It’s not only people like George Bush and Herbert Hoover who have distorted the meaning of capitalism (by pretending they supported it while in office). Quite often (if not each and every time) those in the media also get it wrong. One example was the 2009 film by Michael Moore entitled, Capitalism: A Love Story.
As Sheldon Richman of FEE explains in his article Frustrating Michael Moore, the term capitalism (when used to refer to free markets) is not used correctly. What Moore is discussing is what Richman refers to as “State Capitalism”, or what I have heard referred to as, “Crony Capitalism”. He says that he’s right to denounce many of the things he does, including, “…banks engaging in wild speculation without concern for the risk, taxpayer bailouts for banks and other businesses, cozy relations between Wall Street and Washington, politicians getting favors from companies that want benefits from government, and big institutions pushing less powerful individuals around.” However, as Richman points out, this is not the free market as argued by Moore.

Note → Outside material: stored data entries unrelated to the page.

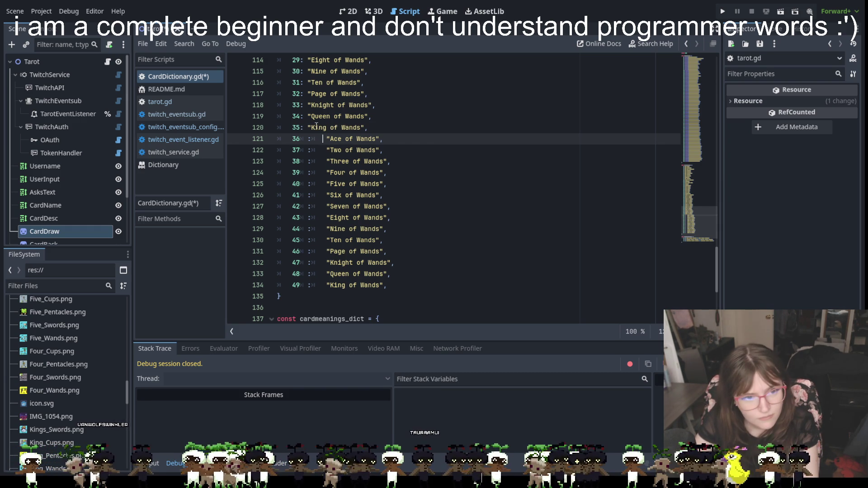
pyautogui.press('Delete')
pyautogui.press('Down')
pyautogui.press('Delete')
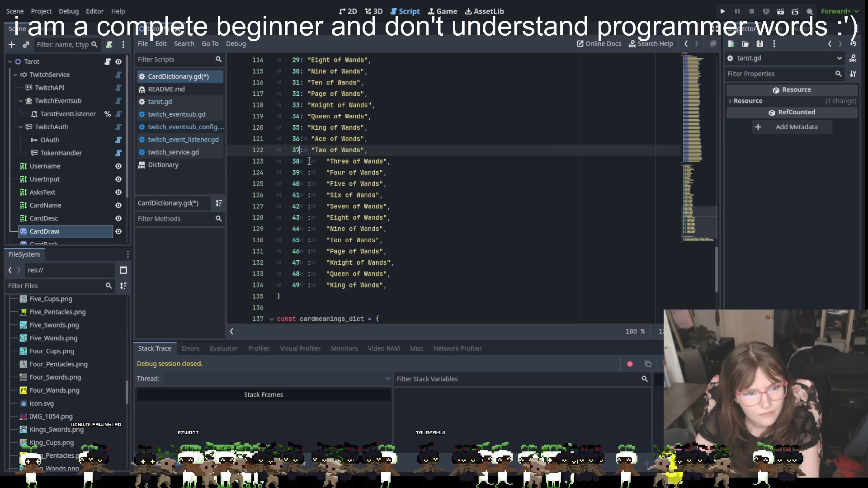
pyautogui.press('Down')
pyautogui.press('Delete')
pyautogui.click(308, 174)
pyautogui.press('BackSpace')
pyautogui.click(308, 185)
pyautogui.press('BackSpace')
# Delete the gaps before the colons on lines 126–134 so they line up with earlier entries
pyautogui.click(308, 196)
pyautogui.press('BackSpace')
pyautogui.click(309, 208)
pyautogui.press('BackSpace')
pyautogui.click(308, 219)
pyautogui.press('BackSpace')
pyautogui.click(309, 230)
pyautogui.press('BackSpace')
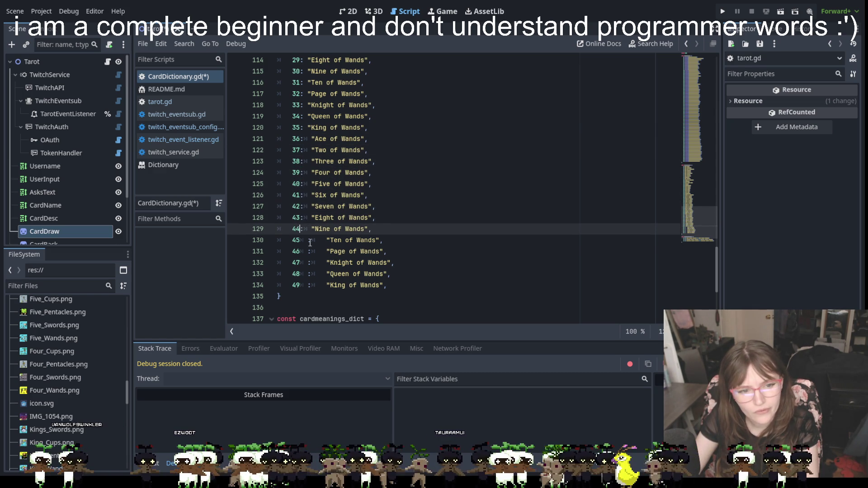
pyautogui.click(308, 242)
pyautogui.press('BackSpace')
pyautogui.click(309, 252)
pyautogui.press('BackSpace')
pyautogui.click(308, 263)
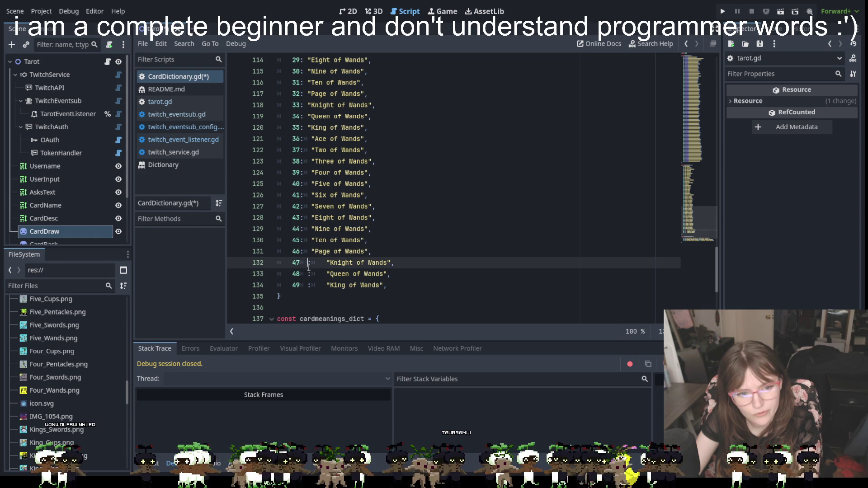
pyautogui.press('BackSpace')
pyautogui.click(308, 274)
pyautogui.press('BackSpace')
pyautogui.click(309, 286)
pyautogui.press('BackSpace')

Richman also brings up the point that many “free market advocates” claim that we live in a capitalist system (including George Bush), despite the massive amounts of regulation, spending and intervention that take place. When that is the case, are we really surprised when people like Moore confuse the term?
Michael Moore not only misrepresents the meaning of free market capitalism in his movie, but he also seems to misrepresent himself with his actions. As discovered by the Michigan-based Mackinac Center for Public Policy, Michael Moore’s movie qualified for a tax refund for the movie producers of up to 42% of their spending in the state. This of course comes at the expense of tax payers, whom Moore claims to fight for. According to Mackinac, “This lavish provision means a studio can easily receive more from Michigan taxpayers than it pays in Michigan taxes.” While Moore was at first against this, he soon became silent after he decided to go ahead with the movie. So much for “the little guy”.